Villous tissue was dissected free of membranes and vessels from placentas obtained near term by elective Cesarean section from healthy mothers with uncomplicated pregnancies. After rinsing and mincing in Ca2+-, Mg2+-free PBS, cytotrophoblastic cells were isolated by trypsin-DNase digestion and discontinuous Percoll gradient fractionation, as previously described (4, 5). Cytotrophoblastic cells were plated in triplicate in 60-mm culture dishes (3 x 106 cells/dish) in 3 ml of DMEM, incubated at 37 C in humidified 5% CO2/95% air, and allowed to aggregate, fuse and form syncytia. Twenty-four hours later the cells were treated with the synthetic ligands BMS649 (0.1 µM), BMS753 (0.1 µM), fenofibric acid (1 mM), L-165041 (0.1 µM) and rosiglitazone (BRL 49653, 0.1 µM) dissolved in DMSO. At the concentrations used, these compounds did not affect cell viability (as tested by trypan blue exclusion) or cell morphology. Control cultures were treated with the same volume of solvent, ethanol or DMSO (1 part per 1000).

Hormone assays
The hCG concentration was determined in culture media by using the chemiluminescence immunoassay system ACS-180SE (Bayer Diagnostics) with a detection limit of 2 mU/ml. Free ß-subunits of hCG were measured using a specific RIA as previously described (41). All values are reported as means ± SEM of triplicate determinations. Data were analyzed for variance with the Bonferroni test. Differences were considered significant at P < 0.05.

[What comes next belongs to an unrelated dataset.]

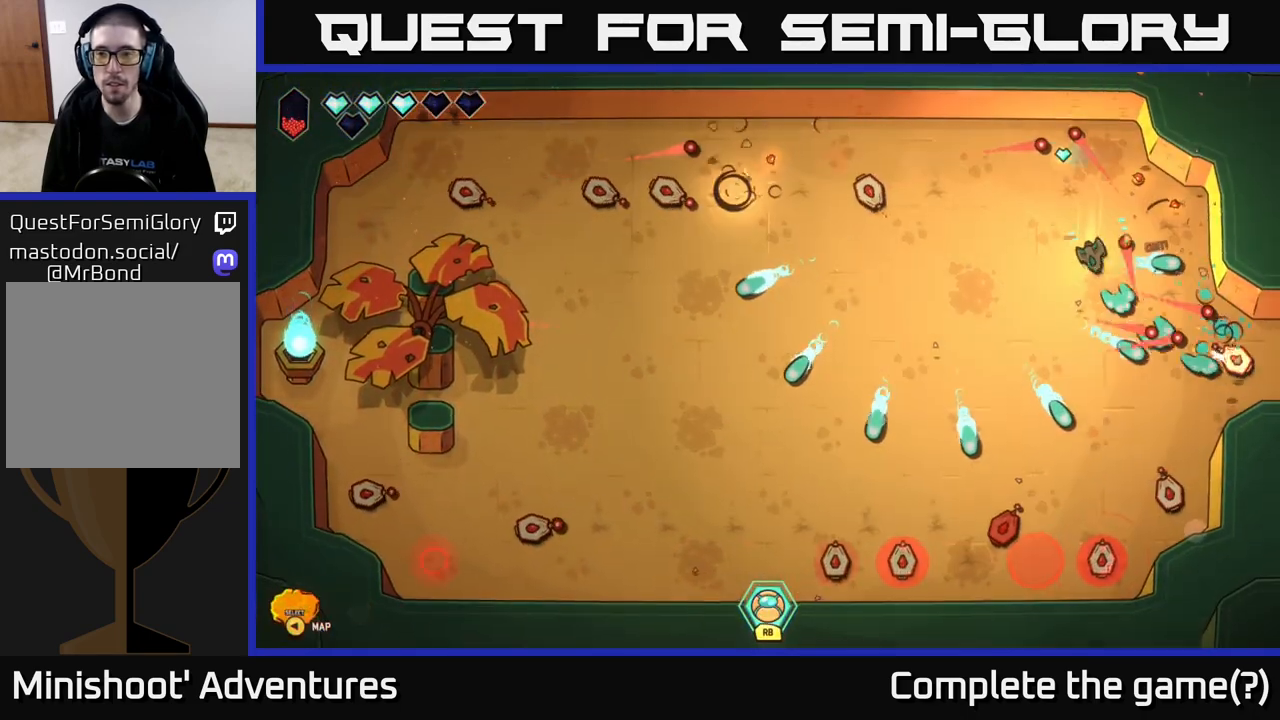
{"buttons": [], "left_stick": "left", "right_stick": "left", "events": [[117, "left_stick", "down-left"], [183, "R2", "up"], [217, "right_stick", "down"], [467, "right_stick", "left"], [483, "left_stick", "left"]]}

Immunocytochemical and immunohistochemical staining
Cells were cultured on sterile glass slides for 72 h, fixed for 20 min in 4% paraformaldehyde acid, and permeabilized for 30 min in 0.3% Triton X-100. After preincubation with 7% sheep serum, monoclonal antibodies against RXR{alpha} (4RX3A2 (42), diluted 1/500) and PPAR{gamma} (E-8, Santa Cruz Biotechnology, Inc., diluted 1/100) were applied overnight at 4 C. Bound antibodies were revealed after 1 h with a biotinylated antimouse antibody (Amersham Pharmacia Biotech, Les Ulis, France, diluted 1/200), followed by 45 min of incubation at room temperature in the dark with a streptavidin-fluorescein complex (Amersham Pharmacia Biotech, diluted 1/500). In all experiments cells were extensively washed with PBS containing 1% Tween 20 between each step. Finally, slides were coverslipped in a drop of fluorescent Dapimounting medium (Vector Laboratories, Inc., Burlingame, CA) and analyzed under an epifluorescence microscope. To ensure the specificity of the immunological reactions, negative controls were run by substituting the primary antibodies with nonimmune mouse serum.

For immunohistochemical staining, tissue was embedded in Tissue Tek, frozen in isopentane, and kept at -80 C. Tissue sections (10 µm) were cut, mounted on Superfrost Plus slides and fixed in 4% paraformaldehyde acid and 0.3% Triton X-100 for 30 min. Sections were processed as described above with monoclonal antibodies against PPAR{gamma} and a fluorescein-coupled antimouse antibody (Jackson ImmunoResearch Laboratories, Inc., West Grove, PA, diluted 1/200).

RNA and protein analysis
Total RNA was prepared according to Chomczynski and Sacchi (43) and analyzed by Northern blotting as previously described (44) with a random-primed labeled hamster PPAR{gamma} probe (45). A human acidic ribosomal phosphoprotein 36B4 cDNA clone was used as control.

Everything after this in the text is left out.